Body weight and food intake were measured weekly for each dam on GDs 1, 7, 14, and 21 and on PNDs 8, 15, and 21 days.Individual offspring weights were measured on PNDs 2, 8, 15, 21, 28, 42, 56, 70, and 77.Behavioral assessments of offspring were done includes Open-field activity,Play behavior, Residential running wheel activity, Intake of flavored solutions.

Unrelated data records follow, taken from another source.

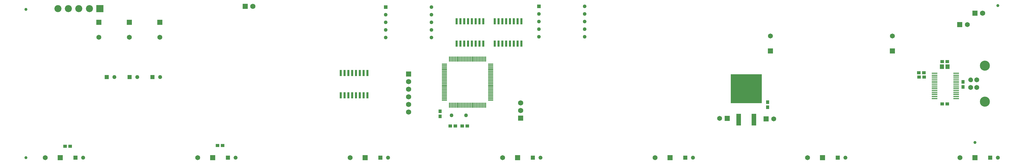
<source format=gbr>
G04 DipTrace 2.4.0.1*
%INTopMask.gbr*%
%MOIN*%
%ADD52C,0.0394*%
%ADD62C,0.05*%
%ADD64R,0.0729X0.0177*%
%ADD66R,0.0138X0.065*%
%ADD68R,0.065X0.0138*%
%ADD70R,0.4114X0.3839*%
%ADD72R,0.0611X0.1575*%
%ADD74R,0.0256X0.0807*%
%ADD76C,0.0926*%
%ADD80R,0.0926X0.0926*%
%ADD82C,0.0689*%
%ADD86R,0.0689X0.0689*%
%ADD90C,0.1319*%
%ADD92C,0.065*%
%ADD96C,0.0492*%
%ADD99R,0.0492X0.0492*%
%ADD101R,0.052X0.052*%
%ADD103C,0.052*%
%ADD104R,0.0532X0.0611*%
%ADD106R,0.0453X0.0414*%
%ADD108R,0.0414X0.0453*%
%ADD110C,0.065*%
%ADD111R,0.065X0.065*%
%FSLAX44Y44*%
G04*
G70*
G90*
G75*
G01*
%LNTopMask*%
%LPD*%
D111*
X102540Y10540D3*
D110*
X103540D3*
D111*
X97440Y10594D3*
D110*
X96440D3*
D108*
X102740Y12740D3*
Y12071D3*
D106*
X61790Y9615D3*
X61121D3*
X62665D3*
X63334D3*
X126307Y12487D3*
X125638D3*
D104*
X126357Y17407D3*
X125609D3*
D106*
X126297Y18067D3*
X125628D3*
X122603Y16027D3*
X123272D3*
D103*
X23040Y16040D3*
D101*
X22040D3*
D103*
X20040D3*
D101*
X19040D3*
D103*
X17040D3*
D101*
X16040D3*
D103*
X132940Y5440D3*
D101*
X131940D3*
D103*
X112940D3*
D101*
X111940D3*
D103*
X92940D3*
D101*
X91940D3*
D103*
X72940D3*
D101*
X71940D3*
D103*
X52940D3*
D101*
X51940D3*
D103*
X32940D3*
D101*
X31940D3*
D103*
X12940D3*
D101*
X11940D3*
D99*
X52640Y25240D3*
D96*
Y24240D3*
Y23240D3*
Y22240D3*
Y21240D3*
X58640D3*
Y22240D3*
Y23240D3*
Y24240D3*
Y25240D3*
D99*
X72740Y25340D3*
D96*
Y24340D3*
Y23340D3*
Y22340D3*
Y21340D3*
X78740D3*
Y22340D3*
Y23340D3*
Y24340D3*
Y25340D3*
G36*
X129693Y15791D2*
Y15542D1*
X129517Y15366D1*
X129268D1*
X129091Y15542D1*
Y15791D1*
X129268Y15968D1*
X129517D1*
X129693Y15791D1*
G37*
D92*
X129392Y14682D3*
X130180D3*
Y15667D3*
D90*
X131247Y12804D3*
Y17545D3*
D86*
X55640Y16440D3*
D82*
Y15440D3*
Y14440D3*
Y13440D3*
Y12440D3*
Y11440D3*
D86*
X129940Y24440D3*
D82*
X130940D3*
D86*
X70340Y10640D3*
D82*
Y11640D3*
Y12640D3*
D86*
X34210Y25320D3*
D82*
X35210D3*
D80*
X15140Y25040D3*
D76*
X13762D3*
X12384D3*
X11006D3*
X9628D3*
D108*
X128377Y15406D3*
Y14737D3*
X59790Y10865D3*
Y11534D3*
D106*
X123257Y16587D3*
X122588D3*
D74*
X61940Y20440D3*
X62440D3*
X62940D3*
X63440D3*
X63940D3*
X64440D3*
X64940D3*
X65440D3*
Y23353D3*
X64940D3*
X64440D3*
X63940D3*
X63440D3*
X62940D3*
X62440D3*
X61940D3*
X66940Y20440D3*
X67440D3*
X67940D3*
X68440D3*
X68940D3*
X69440D3*
X69940D3*
X70440D3*
Y23353D3*
X69940D3*
X69440D3*
X68940D3*
X68440D3*
X67940D3*
X67440D3*
X66940D3*
X46740Y13640D3*
X47240D3*
X47740D3*
X48240D3*
X48740D3*
X49240D3*
X49740D3*
X50240D3*
Y16553D3*
X49740D3*
X49240D3*
X48740D3*
X48240D3*
X47740D3*
X47240D3*
X46740D3*
D106*
X31240Y7040D3*
X30571D3*
X11240Y6940D3*
X10571D3*
D111*
X9940Y5440D3*
D92*
X7971D3*
D111*
X29940D3*
D92*
X27971D3*
D111*
X49940D3*
D92*
X47971D3*
D111*
X69940D3*
D92*
X67971D3*
D111*
X89940D3*
D92*
X87971D3*
D111*
X109940D3*
D92*
X107971D3*
D111*
X129940D3*
D92*
X127971D3*
D111*
X103124Y19456D3*
D92*
Y21424D3*
D111*
X15024Y23224D3*
D92*
Y21256D3*
D111*
X19024Y23224D3*
D92*
Y21256D3*
D111*
X23024Y23224D3*
D92*
Y21256D3*
D111*
X119124Y19456D3*
D92*
Y21424D3*
D72*
X98940Y10440D3*
X100940D3*
D70*
X99940Y14495D3*
D68*
X60340Y17740D3*
Y17543D3*
Y17346D3*
Y17149D3*
Y16953D3*
Y16756D3*
Y16559D3*
Y16362D3*
Y16165D3*
Y15968D3*
Y15771D3*
Y15575D3*
Y15378D3*
Y15181D3*
Y14984D3*
Y14787D3*
Y14590D3*
Y14394D3*
Y14197D3*
Y14000D3*
Y13803D3*
Y13606D3*
Y13409D3*
Y13212D3*
Y13016D3*
D66*
X61009Y12346D3*
X61206D3*
X61403D3*
X61600D3*
X61797D3*
X61994D3*
X62190D3*
X62387D3*
X62584D3*
X62781D3*
X62978D3*
X63175D3*
X63371D3*
X63568D3*
X63765D3*
X63962D3*
X64159D3*
X64356D3*
X64553D3*
X64749D3*
X64946D3*
X65143D3*
X65340D3*
X65537D3*
X65734D3*
D68*
X66403Y13016D3*
Y13212D3*
Y13409D3*
Y13606D3*
Y13803D3*
Y14000D3*
Y14197D3*
Y14394D3*
Y14590D3*
Y14787D3*
Y14984D3*
Y15181D3*
Y15378D3*
Y15575D3*
Y15771D3*
Y15968D3*
Y16165D3*
Y16362D3*
Y16559D3*
Y16756D3*
Y16953D3*
Y17149D3*
Y17346D3*
Y17543D3*
Y17740D3*
D66*
X65734Y18409D3*
X65537D3*
X65340D3*
X65143D3*
X64946D3*
X64749D3*
X64553D3*
X64356D3*
X64159D3*
X63962D3*
X63765D3*
X63568D3*
X63371D3*
X63175D3*
X62978D3*
X62781D3*
X62584D3*
X62387D3*
X62190D3*
X61994D3*
X61797D3*
X61600D3*
X61403D3*
X61206D3*
X61009D3*
D64*
X124640Y16540D3*
Y16284D3*
Y16028D3*
Y15772D3*
Y15516D3*
Y15260D3*
Y15005D3*
Y14749D3*
Y14493D3*
Y14237D3*
Y13981D3*
Y13725D3*
Y13469D3*
Y13213D3*
X127475D3*
Y13469D3*
Y13725D3*
Y13981D3*
Y14237D3*
Y14493D3*
Y14749D3*
Y15005D3*
Y15260D3*
Y15516D3*
Y15772D3*
Y16028D3*
Y16284D3*
Y16540D3*
D62*
X61290Y10990D3*
X63190D3*
D52*
X5440Y24940D3*
Y5440D3*
X132940Y25440D3*
D111*
X127940Y22940D3*
D110*
X128940D3*
D52*
X129940Y7440D3*
M02*

</source>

There were no significant effects of NP exposure on gestation duration or dam body weight during pregnancy and lactation , although dams in the 2,000-ppm group gained 17% less during GDs 1 to 21 than control dams. However, there was a significant treatment effect on dam food consumption .Post hoc tests indicated that dams in the 25-, 500-, and 2,000-ppm groups consumed significantly less food than control dams. Post hoc tests indicated that males in the 2,000- ppm group weighed significantly less than same-sex controls beginning at PND 28 and continuing through the end of the study at PND 77. Males in the two lower NP dose groups were affected less severely: those in the 500-ppm group weighed significantly less on PNDs 56 to 77 and those in the 25-ppm group weighed significantly less on PND 72 only.Body weights of female offspring in the 25- and 500-ppm groups were not significantly different from control females at any time.

Offspring in the 25-ppm group consumed less than controls on the week of PNDs 50 to 56. The decrease in food consumption in all groups that occurred PNDs 64 to 77 is likely related to the fact that on PND 63, animals were individually housed rather than housed with a same-sex sibling.

No treated group was significantly different from control in offspring behavioral assessments. So on the basis of decreased food intake and weight gain it was found thattheendpoint for the developmental toxicity was found to be LOEL at 1.25 mg/kg to rats when treated p- nonylphenol (104-40-5).